203.イーーーッ!!(不二菊)
「不二のバカっ。絶対俺のが勝ってるっての」
「残念だけど。僕の勝ちだよ」
 体を裏返し、触れるだけのキスをする。英二は顔を真っ赤にすると、僕の手をつねった。
「痛っ」
「にゃんだよっ、こんな時に。不二のバカっ。イーッ、だ!」
「イーッ、て…ねぇ」
 随分と子供じみた怒り方だな。
 再びベッドにうつ伏せになって足をばたつかせ始めた英二に、僕は微笑った。
 まぁ、子供じみた、なんて。人のことは言えないか。そもそも、僕たちはまだ子供だし。
「ごめんね、英二」
 ねじくれた英二の機嫌を戻す為に、僕は極力優しい声を出すと、その頭を撫でた。ぶぅ、と英二の口から息が漏れる。

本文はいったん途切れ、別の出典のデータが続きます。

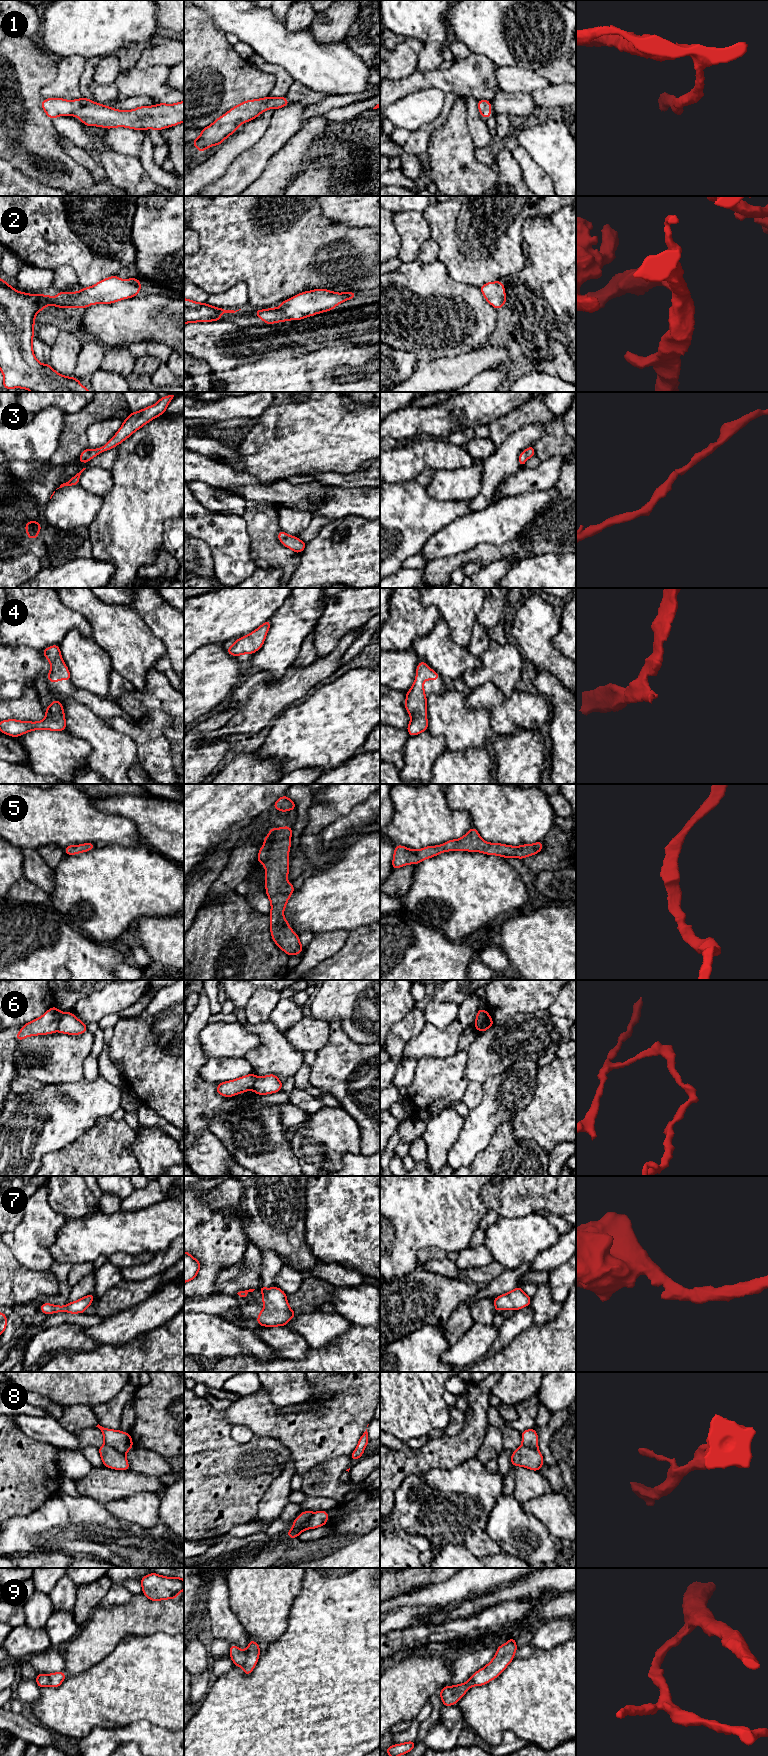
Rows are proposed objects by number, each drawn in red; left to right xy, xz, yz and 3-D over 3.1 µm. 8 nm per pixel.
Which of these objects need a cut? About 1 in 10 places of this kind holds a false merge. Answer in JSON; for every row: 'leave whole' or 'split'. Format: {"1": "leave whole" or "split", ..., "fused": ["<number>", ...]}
{"1": "leave whole", "2": "leave whole", "3": "leave whole", "4": "leave whole", "5": "leave whole", "6": "split", "7": "leave whole", "8": "split", "9": "leave whole", "fused": ["6", "8"]}

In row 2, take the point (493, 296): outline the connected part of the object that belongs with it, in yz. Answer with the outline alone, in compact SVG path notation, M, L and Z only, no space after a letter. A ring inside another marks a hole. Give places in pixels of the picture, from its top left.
M502 281L488 282L480 286L480 290L486 301L496 310L506 303L505 288Z

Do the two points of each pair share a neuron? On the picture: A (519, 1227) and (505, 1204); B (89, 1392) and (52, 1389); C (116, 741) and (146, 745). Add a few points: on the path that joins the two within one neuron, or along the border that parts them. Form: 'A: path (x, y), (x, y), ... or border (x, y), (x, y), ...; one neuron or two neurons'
A: border (536, 1212), (531, 1212), (521, 1217), (499, 1217); two neurons
B: path (80, 1389), (61, 1389); one neuron
C: border (115, 729), (132, 739), (136, 745), (137, 762); two neurons

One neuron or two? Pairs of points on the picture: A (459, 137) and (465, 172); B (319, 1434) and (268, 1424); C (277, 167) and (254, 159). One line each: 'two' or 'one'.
A: one
B: one
C: two

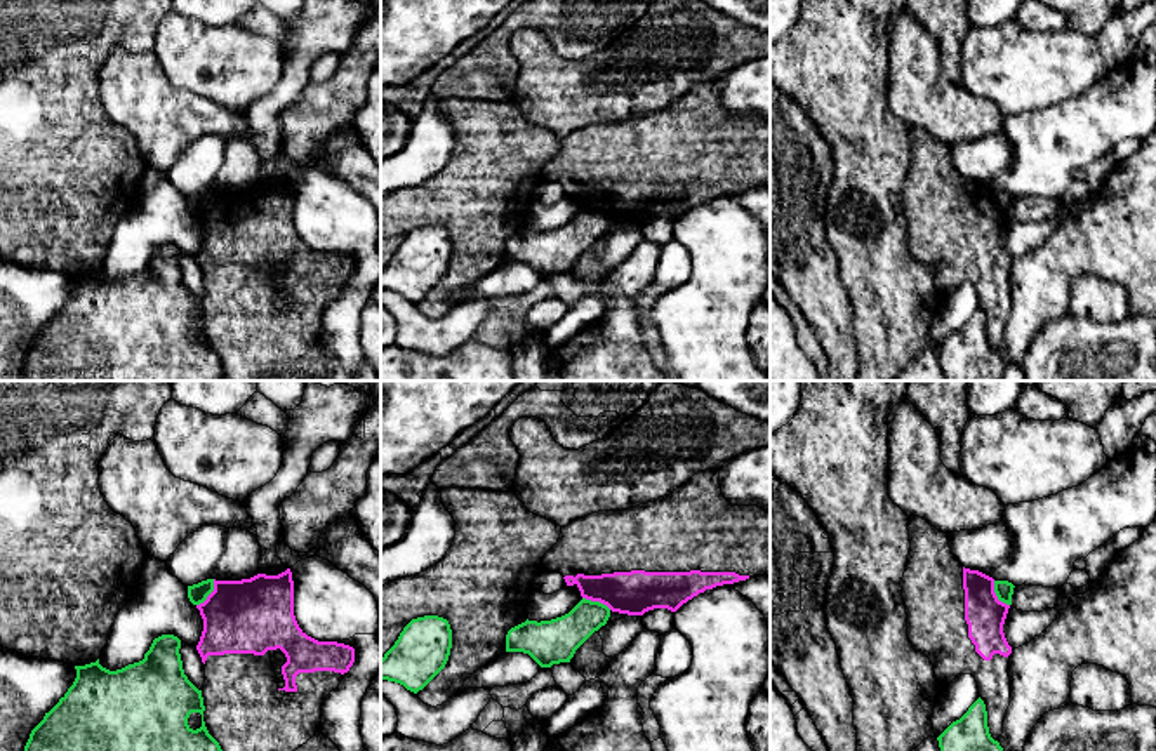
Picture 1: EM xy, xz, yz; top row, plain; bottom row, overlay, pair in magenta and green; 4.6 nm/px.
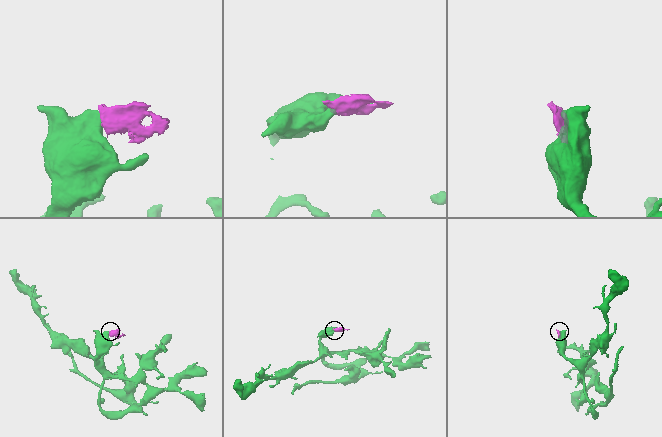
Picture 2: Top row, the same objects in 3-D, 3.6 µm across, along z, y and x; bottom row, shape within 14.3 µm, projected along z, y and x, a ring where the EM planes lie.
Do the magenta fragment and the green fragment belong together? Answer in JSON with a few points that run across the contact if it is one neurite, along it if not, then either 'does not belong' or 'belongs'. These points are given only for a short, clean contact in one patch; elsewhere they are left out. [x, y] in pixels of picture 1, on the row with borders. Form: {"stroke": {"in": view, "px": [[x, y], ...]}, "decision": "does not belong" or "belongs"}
{"stroke": {"in": "xy", "px": [[214, 579], [214, 590], [197, 605]]}, "decision": "does not belong"}

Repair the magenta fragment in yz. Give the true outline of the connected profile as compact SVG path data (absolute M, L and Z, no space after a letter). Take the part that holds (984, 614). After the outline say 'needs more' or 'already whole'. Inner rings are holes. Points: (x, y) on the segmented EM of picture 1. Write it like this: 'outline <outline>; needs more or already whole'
outline M909 518L911 551L900 581L907 614L907 638L916 652L925 654L942 688L958 675L972 675L979 697L986 704L987 727L994 741L1003 734L1003 720L1010 706L1008 645L1003 624L1010 605L998 600L994 579L960 565L951 553L947 534L932 527L925 518Z; needs more

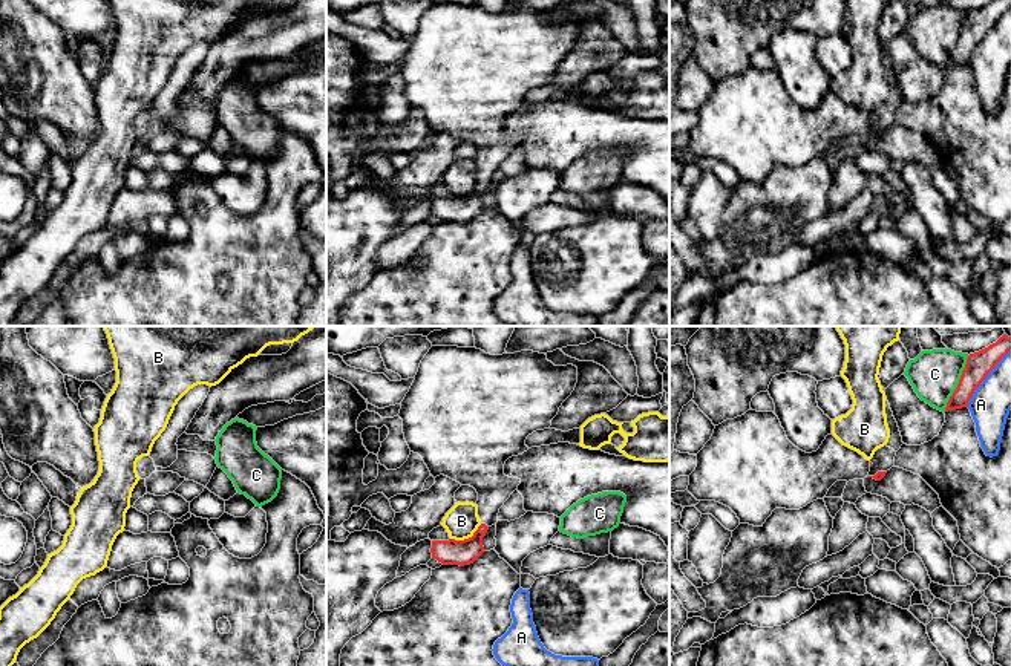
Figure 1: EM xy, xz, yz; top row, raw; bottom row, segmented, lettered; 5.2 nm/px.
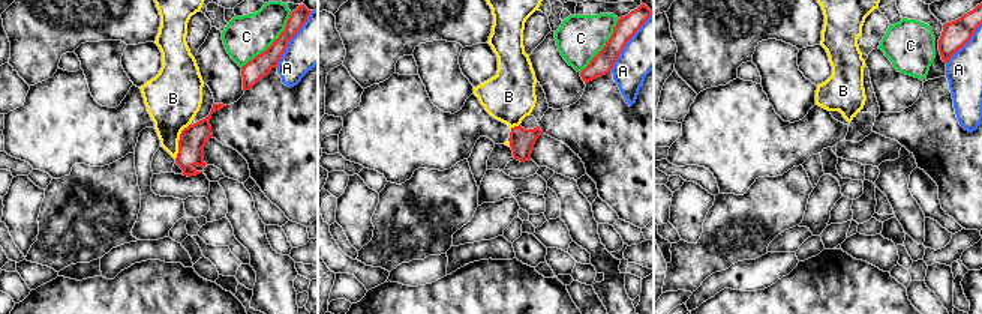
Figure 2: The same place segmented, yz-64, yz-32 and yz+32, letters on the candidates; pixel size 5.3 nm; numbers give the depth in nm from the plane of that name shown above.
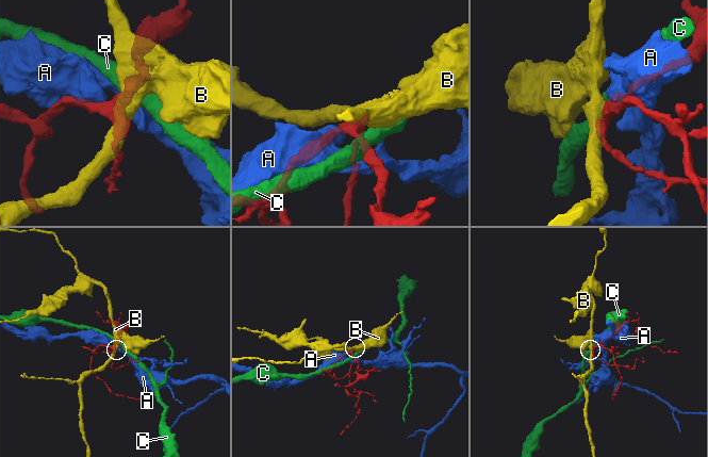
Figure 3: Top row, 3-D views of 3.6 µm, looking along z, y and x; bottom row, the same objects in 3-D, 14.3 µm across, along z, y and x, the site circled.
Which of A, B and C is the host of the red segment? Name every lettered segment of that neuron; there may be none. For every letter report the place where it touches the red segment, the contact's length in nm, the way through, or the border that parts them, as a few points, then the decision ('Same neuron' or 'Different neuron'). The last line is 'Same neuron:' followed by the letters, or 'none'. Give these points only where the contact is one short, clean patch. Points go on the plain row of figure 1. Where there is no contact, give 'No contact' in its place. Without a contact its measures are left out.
A: Touches red at yz (985, 34). Shared border 380 nm. Different neuron
B: Touches red at xz (466, 196). Shared border 190 nm. Different neuron
C: Touches red at yz (959, 40). Shared border 320 nm. Different neuron
Same neuron: none

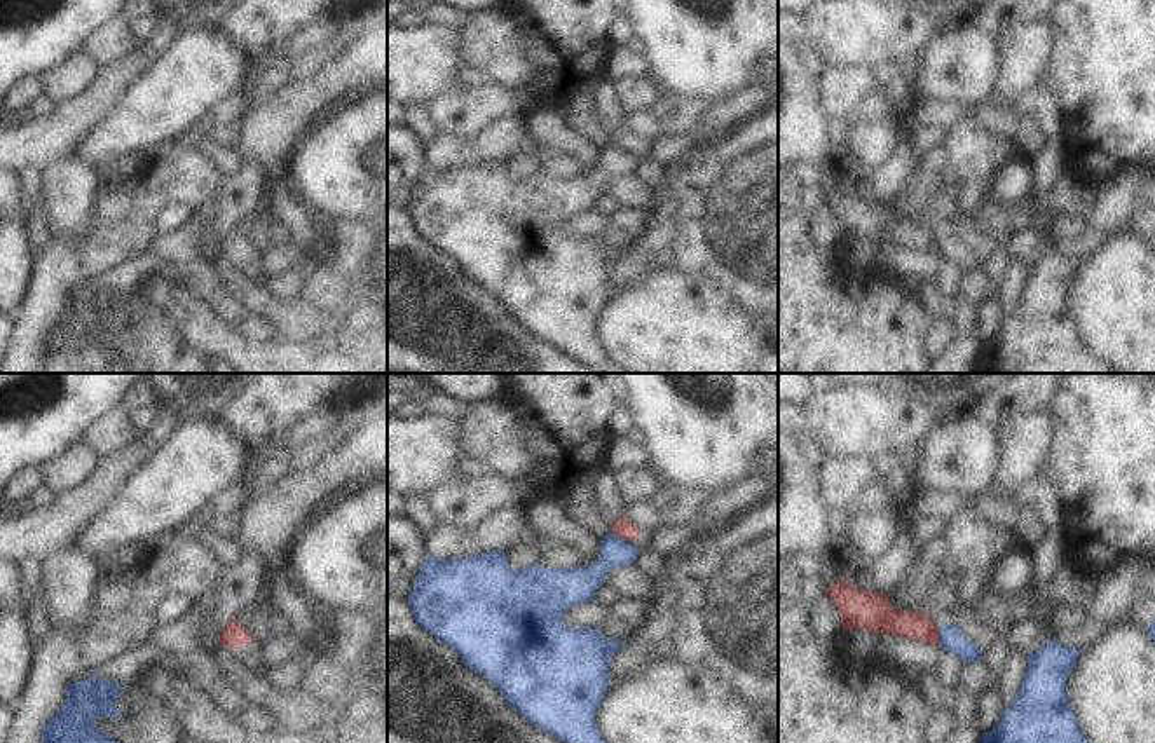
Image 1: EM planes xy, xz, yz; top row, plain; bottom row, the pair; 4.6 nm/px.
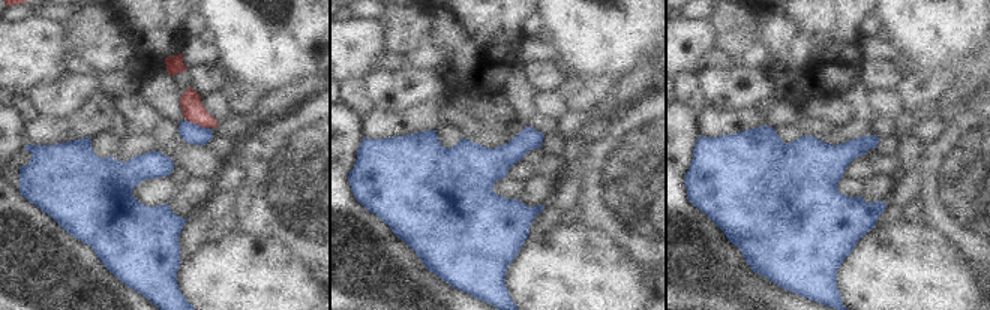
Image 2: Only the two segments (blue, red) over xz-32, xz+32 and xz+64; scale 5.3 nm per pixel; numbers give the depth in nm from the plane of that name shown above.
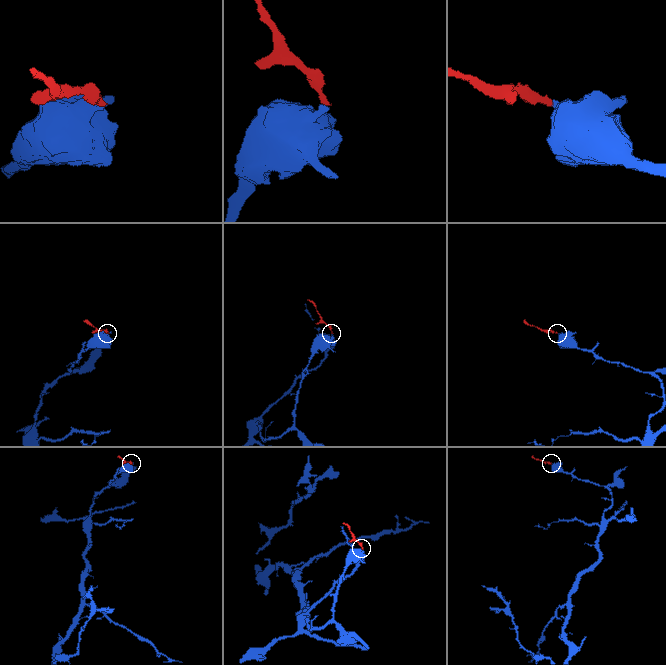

「謝るってことは、不二が負けを認めるってことだよにゃ?」
「ううん。それは駄目」
「じゃあ、なーで謝るんだよ」
「だから、僕が勝っちゃってごめんね、ってことだよ」
 膨らんだ彼の頬に、ちゅ、と音を立ててキスをする。
「うーっ」
 悔しいと言いたげな声を上げると、彼は更に赤くした顔を枕に埋めた。
「ね。英二もそう思うでしょ?僕には敵わないってさ」
 見えてる耳に、ふぅ、と息を吹きかけて微笑う。くすぐったいのか、英二はもぞもぞと耳のあたりを肩で擦った後で、顔を上げた。赤い顔で、あーあ、と溜息をつく。